The following is a question for my math class. I just cannot figure it out.
Given is that: h is the altitude that divides the longest side of this right triangle into p and q.
Question: Prove that h² = pq
I really have no idea what to do. Could anyone push me in the right direction?
EDIT: I'm now this far:
For convenience, lets call the opposite side of the big triangle s, and the adjacent of the big triangle r.
There are three similar triangles:
- Triangle shq
- Triangle hpr
- Triangle sr(p+q)
Now, using the pythagoras theorem to determine the hypotenuse(i.e. p+q) of the big triangle sr(p+q)
$(p+q)^2 = s^2 + r^2$
Now filling in s and r:
$(p+q)^2 = h^2 + q^2 + h^2 + p^2$
$(p+q)^2 = h^4 + p^2 + q^2$
$p+q = h^2$
but... $p + q$ isn't $p*q$, right? Where is my mistake?

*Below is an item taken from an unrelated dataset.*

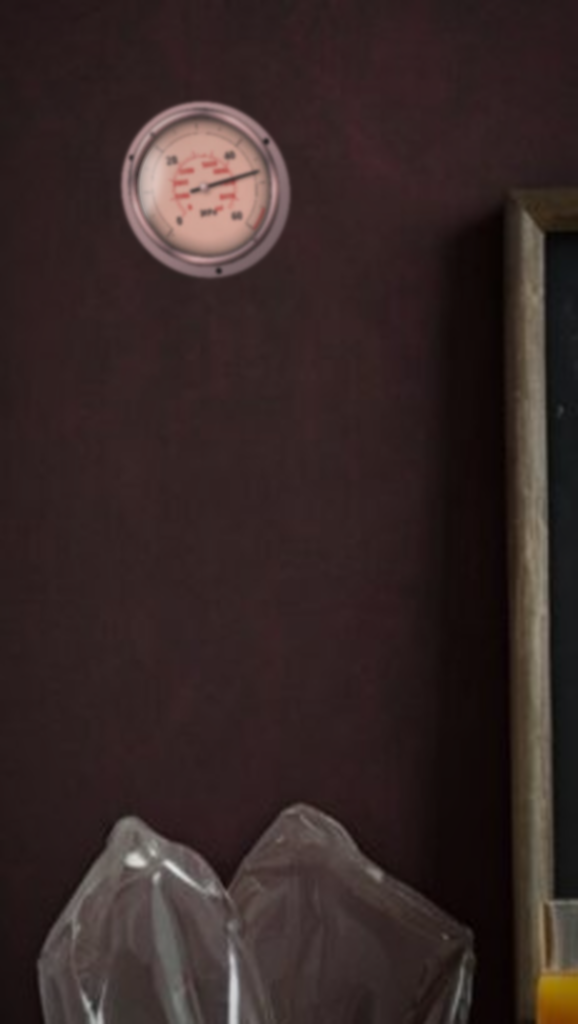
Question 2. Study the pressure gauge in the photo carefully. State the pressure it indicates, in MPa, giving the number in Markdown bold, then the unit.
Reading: **47.5** MPa
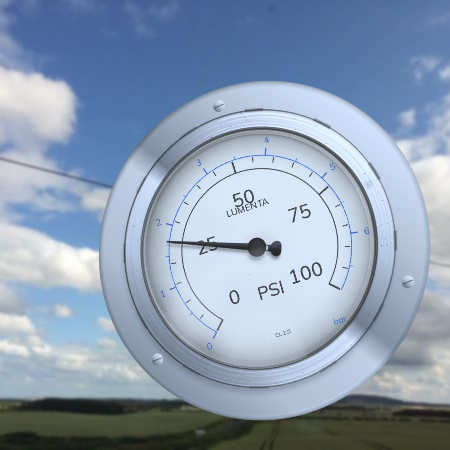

Note that $\triangle ADC \sim \triangle BDA$. (Why?) This is so since $$\angle{ADC} = \angle{BDA} = 90^{\circ}$$ Further, $$\underbrace{\angle{CAD} = 90^{\circ} - \angle{ACD}}_{\because\text{ }\triangle ADC \text{ is right-angled at }D} = \underbrace{90^{\circ} - \angle{ACB} = \angle{ABC}}_{\because \text{ }\triangle ABC \text{ is right-angled at } A} = \angle{ABD}$$ Hence, we have that $\triangle ADC \sim \triangle BDA$. Hence, the ratio of the corresponding sides must be equal i.e. $$\dfrac{\text{Side opposite to }\angle{ACD}}{\text{Side opposite to }\angle{DAC}} = \dfrac{\text{Side opposite to }\angle{BAD}}{\text{Side opposite to }\angle{DBA}}$$ From this conclude, what you want to.